» PROVIDED TEXT
# M & R Print vs. Workhorse...which one?



## mikeltodd (Jan 24, 2008)

Ok, I know I have posted a few times regarding automated equipment. We have been quoted equipment from M & R Print and the price seems reasonable but when we spoke with Workhorse the price extremely attractive plus they have a few specials this month like a free infeed extension for our dryer and a buy one get one free flash unit. It also seems that we’re getting more for our $, with M & R we thinking of getting a Sportsman E with 10s/8c but with the Workhorse they are quoting a Falcon with 12s/10c for the same price and almost $10k less if we go with the 10s/8c. 

Being new to the industry this is confusing the heck out of me. I understand that the falcon is a faster machine too for when we get our large runs of 10000 plus shirts. 

Any thoughts? 

Also gas dryers vs. electric dryers? Which are more energy efficient?


----------



## stix (Feb 3, 2008)

Put in this way.. When you walk into the largest print shops.. what do you see.. M&R or Workhorse? I will answer for you M&R!! I know there are other autos that will get the job done, but M&R has been a true "Workhorse" for us.


----------



## Steelheader100 (Jan 18, 2007)

M&R is the top of the line. My next press will be a Sportsman E. When it was time for our new dryer I compared electric versus gas and for us it worked out much better with a gas dryer because of the cost of our local utilities. Electric would have been almost twice as much a month to operate. Your area may be different. Our M&R mini sprint has been a great dryer so far. It is very consistent with its temp. I recommend M&R.


----------



## SPECTRAL GREG (Jul 3, 2008)

» EXTRACTED ENTRIES
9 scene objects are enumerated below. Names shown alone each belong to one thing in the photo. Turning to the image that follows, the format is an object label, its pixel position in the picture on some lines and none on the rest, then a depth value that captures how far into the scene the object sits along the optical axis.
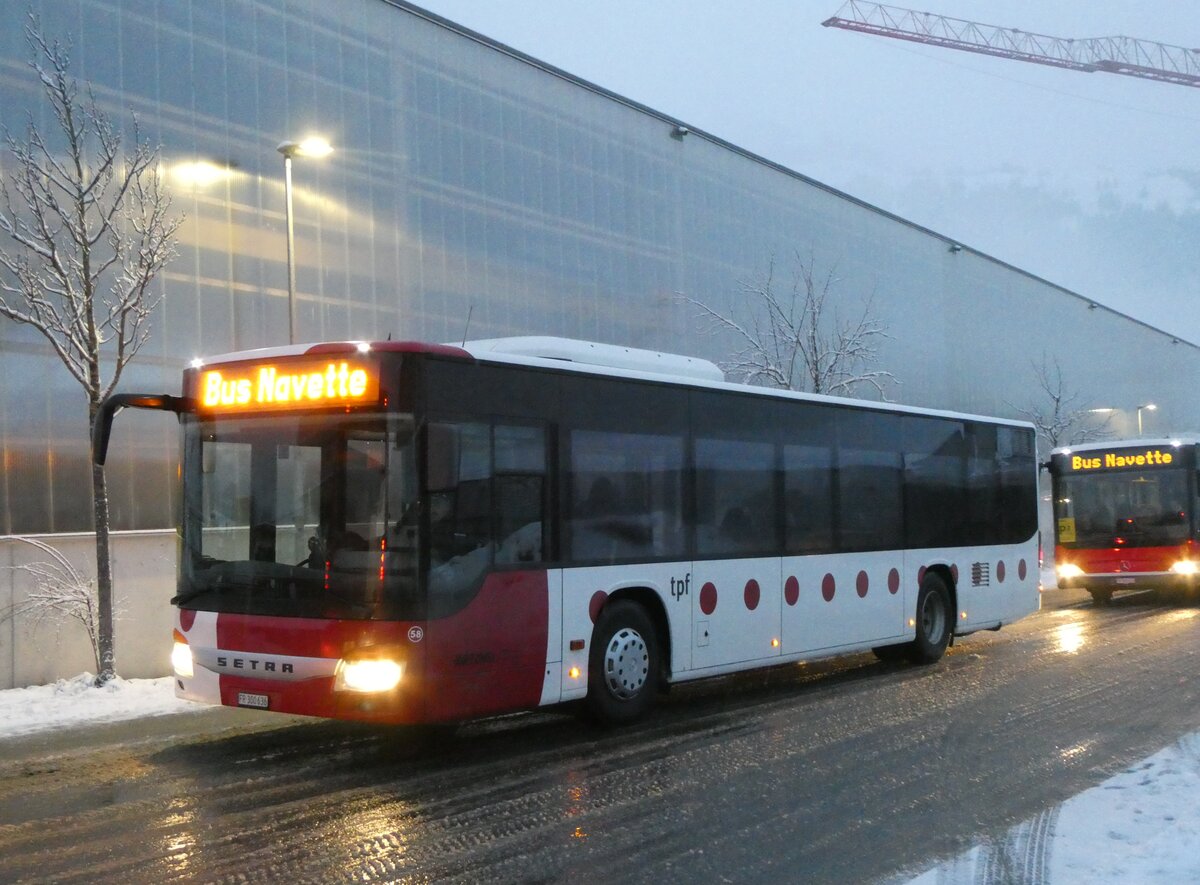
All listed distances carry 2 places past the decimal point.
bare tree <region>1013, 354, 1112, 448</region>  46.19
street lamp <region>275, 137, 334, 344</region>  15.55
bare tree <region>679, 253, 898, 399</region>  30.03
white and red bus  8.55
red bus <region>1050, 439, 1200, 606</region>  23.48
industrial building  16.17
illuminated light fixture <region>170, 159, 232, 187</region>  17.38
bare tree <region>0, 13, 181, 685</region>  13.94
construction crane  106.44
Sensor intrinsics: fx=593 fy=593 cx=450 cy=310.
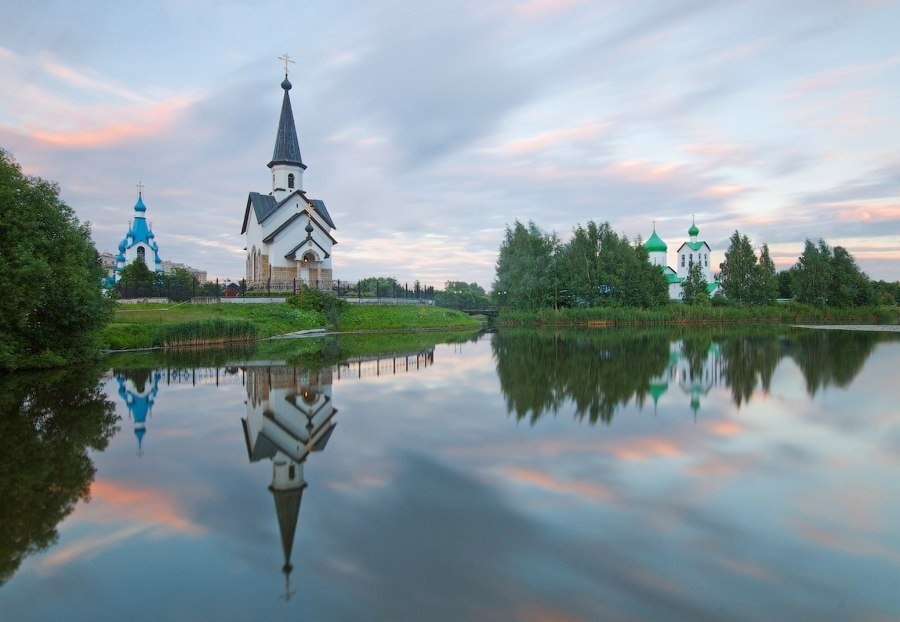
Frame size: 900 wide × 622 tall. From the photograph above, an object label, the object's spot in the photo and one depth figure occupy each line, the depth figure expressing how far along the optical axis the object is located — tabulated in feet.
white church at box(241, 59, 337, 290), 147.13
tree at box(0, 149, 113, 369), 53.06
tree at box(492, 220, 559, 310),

» ACTIVITY LIST
1. Answer these from the M&R vs. Workhorse thread:
(a) Which Workhorse press, with 12s/10c, was quoted for the same price as the M&R Sportsman E?
(b) How much more per month would an electric dryer have cost Steelheader100 to operate than a gas one?
(c) Which M&R dryer does Steelheader100 use?
2. Set down the passage of the M&R vs. Workhorse thread starting with "## Steelheader100 (Jan" and going on through "(Jul 3, 2008)".
3. Resume the M&R vs. Workhorse thread after its last line and carry it on.
The data can be set aside.

» EXPECTED RESULTS
1.
(a) A Falcon.
(b) Almost twice as much.
(c) The M&R mini sprint.

2.
## Steelheader100 (Jan 18, 2007)

M&R is the top of the line. My next press will be a Sportsman E. When it was time for our new dryer I compared electric versus gas and for us it worked out much better with a gas dryer because of the cost of our local utilities. Electric would have been almost twice as much a month to operate. Your area may be different. Our M&R mini sprint has been a great dryer so far. It is very consistent with its temp. I recommend M&R.


----------



## SPECTRAL GREG (Jul 3, 2008)

3.
Have you had a look at the TAS range,seems pretty good.I was hoping to put one in this year but it didn't and probably won't.Ah,maybe next year.


----------



## OlympiaScreen (Jul 26, 2008)

I'm looking into the freedom press by workhorse. 
I've been printing for about 8 years and I don't want to wreck my hands.. I'm only doing about 500 shirts a week right now, but plan on getting more busy. I like that the workhorse can do light on dark one color prints with one screen. and I like that all the options I need are free. I'm still trying to decide between *workhorse freedom* and *M&R diamondback *.. right now I'm leaning more towards the workhorse..

any thoughts or experiences any of you could share would be appreciated..
There's not much out there as far as consumer reviews for auto's

thanks


----------



## neato (Mar 21, 2006)

Have you checked out the Anatol Horizon?


----------



## out da box (May 1, 2007)

Try and get your hands/eyes on one up close and personal, it'll help you decide better- i.e. local shop or trade show.


----------



## OlympiaScreen (Jul 26, 2008)

Thanks.. Word on the street is that all anatol stuff is pretty bad..

But that smaller press they have is looking pretty good!
are the rumors true?


----------



## neato (Mar 21, 2006)

OlympiaScreen said:


> Thanks.. Word on the street is that all anatol stuff is pretty bad..
> 
> But that smaller press they have is looking pretty good!
> are the rumors true?


What street have you been on? lol.

Anatol and M & R are supposed to be the best.


----------



## tpitman (Jul 30, 2007)

mikeltodd said:


> Being new to the industry this is confusing the heck out of me. I understand that the falcon is a faster machine too for when we get our large runs of 10000 plus shirts.


Just out of curiosity, I'm getting a vibe here that you're not a screenprinter as of yet. Where do you see the 10,000 plus shirt jobs coming from, and are you planning on hiring people with screenprinting experience to run this equipment. Maybe I missed something in your post, and I apologize if I have, but this is a big jump for someone who describes themselves as "new to the industry".


----------



## OlympiaScreen (Jul 26, 2008)

Yes.. you might want to wait and start with a manual.. I''m considering buying a automatic and I've been doing manuel for 8 years..


----------



## mikeltodd (Jan 24, 2008)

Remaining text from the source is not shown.